■ Excerpt provided:
Masonic Memorial Service

by Ed Halpaus
Grand Lodge Education Officer
Grand Lodge of A. F. & A. M. of Minnesota

“Men’s evil manners live in brass; their virtues we write in water.”

“He was a man (then boldly dare to say) in whose rich soul the virtues well did suit, in whom so mixed the elements all lay, that none to one could sovereignty impute, as all did govern yet all did obey; he of a temper was so absolute, as that it seemed when Nature him began, she meant to shew all, that might be in man.”
Michael Drayton 1563-1631

“The Greatest offence against virtue is to speak ill of it.” William Hazlitt 1778-1830

Many years ago when I was a young Mason I attended a Masonic Memorial service that was being conducted for a Brother. I didn’t know the Brother, but I knew he was a Mason and my Mentor told me that even if I hadn’t met him I should attend, because he was my Lodge Brother. Over the years since then I have had occasion to attend many Masonic Memorial Services, and also to conduct some of them. Sometimes I knew the Brother sometimes I didn’t. However, I knew each one was my Masonic Brother, and I’m glad I took the time to attend, because it seems I always get something out of the Masonic Memorial Service.

I went there with my Mentor, and I learned something at that service that I will always remember: I learned that Freemasonry is a fraternity that honors work. We are a fraternity of workers. At the service my Mentor wanted me to attend, our deceased Brother, or his family, selected a poem by John Oxenham to put in the funeral booklet, and I have liked it ever since I first read it. To me it says what Masonry is about:

“Lord, when thou seeist that my work is done,
Let me not linger on, with failing powers,
Adown the weary hours – a workless worker
In a world of work.
But, with a word, just bid me home,
And I will come – right gladly -
Yea, right gladly I will come.”

I don’t know if John Oxenham was a Mason or not, but I do think his poem is Masonic in nature.

When I think of the Masonic Memorial Service my Mentor made sure I attended, because it was a service for my Masonic Brother, I think of the meaning of the word and title each of us has – Brother.

Recently in a conversation with a Brother, who is young in Masonry, as I was back then when my Mentor told me what I needed to hear, my Brother mentioned to me about how he’s noticed that many Masons seem to clamor for the titles Masonry has to bestow on some Masons. I asked what titles he meant, and he told me. However, what he listed were not titles to me, they were job names. I can’t say I’ve noticed too many Masons clamoring to do things for Masonry, but I have noticed many Masons who are willing to help, willing to take on jobs, and handle responsibility.

■ Information supplied:
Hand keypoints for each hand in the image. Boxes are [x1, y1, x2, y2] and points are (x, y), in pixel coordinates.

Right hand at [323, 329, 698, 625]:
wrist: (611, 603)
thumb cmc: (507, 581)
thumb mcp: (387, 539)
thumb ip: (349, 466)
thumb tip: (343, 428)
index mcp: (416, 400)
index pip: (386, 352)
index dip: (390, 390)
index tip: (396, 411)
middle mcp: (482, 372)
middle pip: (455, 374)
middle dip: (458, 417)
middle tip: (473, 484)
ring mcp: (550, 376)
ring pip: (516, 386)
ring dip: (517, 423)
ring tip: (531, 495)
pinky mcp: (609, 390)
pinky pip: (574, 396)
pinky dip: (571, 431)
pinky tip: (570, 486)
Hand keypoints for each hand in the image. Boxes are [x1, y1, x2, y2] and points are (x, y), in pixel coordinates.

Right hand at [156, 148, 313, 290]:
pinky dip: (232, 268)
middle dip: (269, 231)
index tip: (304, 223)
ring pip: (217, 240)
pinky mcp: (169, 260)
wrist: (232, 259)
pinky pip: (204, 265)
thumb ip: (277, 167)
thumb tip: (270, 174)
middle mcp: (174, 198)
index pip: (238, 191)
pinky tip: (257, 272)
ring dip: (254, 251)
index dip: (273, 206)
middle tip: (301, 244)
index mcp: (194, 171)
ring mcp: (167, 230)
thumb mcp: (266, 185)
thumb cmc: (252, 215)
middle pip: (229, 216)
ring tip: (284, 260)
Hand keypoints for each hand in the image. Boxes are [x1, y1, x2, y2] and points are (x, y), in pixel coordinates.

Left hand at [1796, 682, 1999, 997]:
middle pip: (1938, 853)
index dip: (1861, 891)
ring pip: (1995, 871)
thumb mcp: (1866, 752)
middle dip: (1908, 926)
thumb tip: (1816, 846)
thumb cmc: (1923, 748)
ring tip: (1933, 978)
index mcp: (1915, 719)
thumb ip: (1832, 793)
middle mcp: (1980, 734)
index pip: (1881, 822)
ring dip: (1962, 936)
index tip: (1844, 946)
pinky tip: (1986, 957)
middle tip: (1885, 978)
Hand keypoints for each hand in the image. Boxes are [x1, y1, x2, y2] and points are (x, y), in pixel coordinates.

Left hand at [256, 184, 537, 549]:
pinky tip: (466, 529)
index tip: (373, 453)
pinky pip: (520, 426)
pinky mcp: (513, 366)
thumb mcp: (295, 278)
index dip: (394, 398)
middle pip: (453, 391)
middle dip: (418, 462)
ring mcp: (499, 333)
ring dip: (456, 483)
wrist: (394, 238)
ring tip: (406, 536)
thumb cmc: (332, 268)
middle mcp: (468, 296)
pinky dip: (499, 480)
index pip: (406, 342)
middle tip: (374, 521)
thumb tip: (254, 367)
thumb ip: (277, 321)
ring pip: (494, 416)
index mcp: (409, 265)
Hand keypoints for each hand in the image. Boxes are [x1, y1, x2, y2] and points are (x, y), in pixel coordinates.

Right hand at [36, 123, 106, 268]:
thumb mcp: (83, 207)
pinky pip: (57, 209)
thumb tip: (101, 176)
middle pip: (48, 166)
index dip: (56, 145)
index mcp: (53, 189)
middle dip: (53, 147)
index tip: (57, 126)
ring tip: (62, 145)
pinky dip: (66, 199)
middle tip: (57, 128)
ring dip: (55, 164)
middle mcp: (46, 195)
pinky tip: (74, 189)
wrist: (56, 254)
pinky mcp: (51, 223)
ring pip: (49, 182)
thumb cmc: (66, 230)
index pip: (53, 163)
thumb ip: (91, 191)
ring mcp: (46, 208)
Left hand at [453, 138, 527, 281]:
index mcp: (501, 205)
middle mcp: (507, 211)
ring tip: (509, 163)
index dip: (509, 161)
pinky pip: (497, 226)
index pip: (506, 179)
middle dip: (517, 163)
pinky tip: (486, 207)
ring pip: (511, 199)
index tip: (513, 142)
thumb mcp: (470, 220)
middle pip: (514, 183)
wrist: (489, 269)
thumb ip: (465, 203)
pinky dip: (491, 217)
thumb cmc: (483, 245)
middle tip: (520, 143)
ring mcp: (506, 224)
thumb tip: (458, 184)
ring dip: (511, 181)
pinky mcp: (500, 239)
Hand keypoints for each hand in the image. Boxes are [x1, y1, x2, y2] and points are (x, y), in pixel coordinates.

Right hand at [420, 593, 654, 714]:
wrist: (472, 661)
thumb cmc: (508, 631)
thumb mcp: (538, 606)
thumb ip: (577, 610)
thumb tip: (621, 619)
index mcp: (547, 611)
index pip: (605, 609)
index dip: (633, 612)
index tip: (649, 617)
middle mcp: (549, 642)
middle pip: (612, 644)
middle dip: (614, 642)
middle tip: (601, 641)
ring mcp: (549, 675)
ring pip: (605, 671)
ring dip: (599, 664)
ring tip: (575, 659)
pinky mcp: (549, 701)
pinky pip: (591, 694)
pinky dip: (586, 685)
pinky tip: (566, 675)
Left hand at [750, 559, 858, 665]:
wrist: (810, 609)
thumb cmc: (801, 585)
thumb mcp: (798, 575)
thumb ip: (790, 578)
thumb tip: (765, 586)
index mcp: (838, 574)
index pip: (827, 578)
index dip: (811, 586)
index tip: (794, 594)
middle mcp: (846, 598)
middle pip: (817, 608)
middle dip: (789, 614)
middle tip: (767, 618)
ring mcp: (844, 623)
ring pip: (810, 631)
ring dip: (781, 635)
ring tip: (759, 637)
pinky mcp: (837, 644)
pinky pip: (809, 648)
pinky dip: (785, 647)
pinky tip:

■ What to do:
1. Name every person identified by name in the Masonic memorial service article.
2. Carry on the Masonic memorial service article from the point where it stops.

■ Answers for the exercise:
1. Ed Halpaus, Michael Drayton, William Hazlitt, John Oxenham

2.
When a Mason takes on some kind of responsibility that means he assumes a job, and usually that job has a name. It might be Committee Chairman or member, Junior or Senior Steward, or Master, but it is a job name not a title. There is one exception, at least here in Minnesota, and that is the title of ‘Most Worshipful Brother’ given to a Grand Master, which he retains as a Past Grand Master. The members of our Grand Lodge, who knows how long ago, decided the Grand Master’s title should from then on be ‘Most Worshipful Brother’, and for all that our Grand Masters do for Masonry they deserve it. However, having said that, the one title that each and every one of us was given when we were made a Mason is the only one we ever need in Freemasonry and that title is Brother. I still remember it; that sacred appellation by which I was addressed by the Master of my Lodge, who as it turned out became my friend and my mentor. Mentor – another important job in a Masonic Lodge.

Some of us over the years will help our Brethren and our Lodges by doing jobs in our Lodge and maybe in our Grand Lodge, and maybe in an affiliated body, but even in these affiliated bodies we are referred to as Brother, the only title a Mason needs.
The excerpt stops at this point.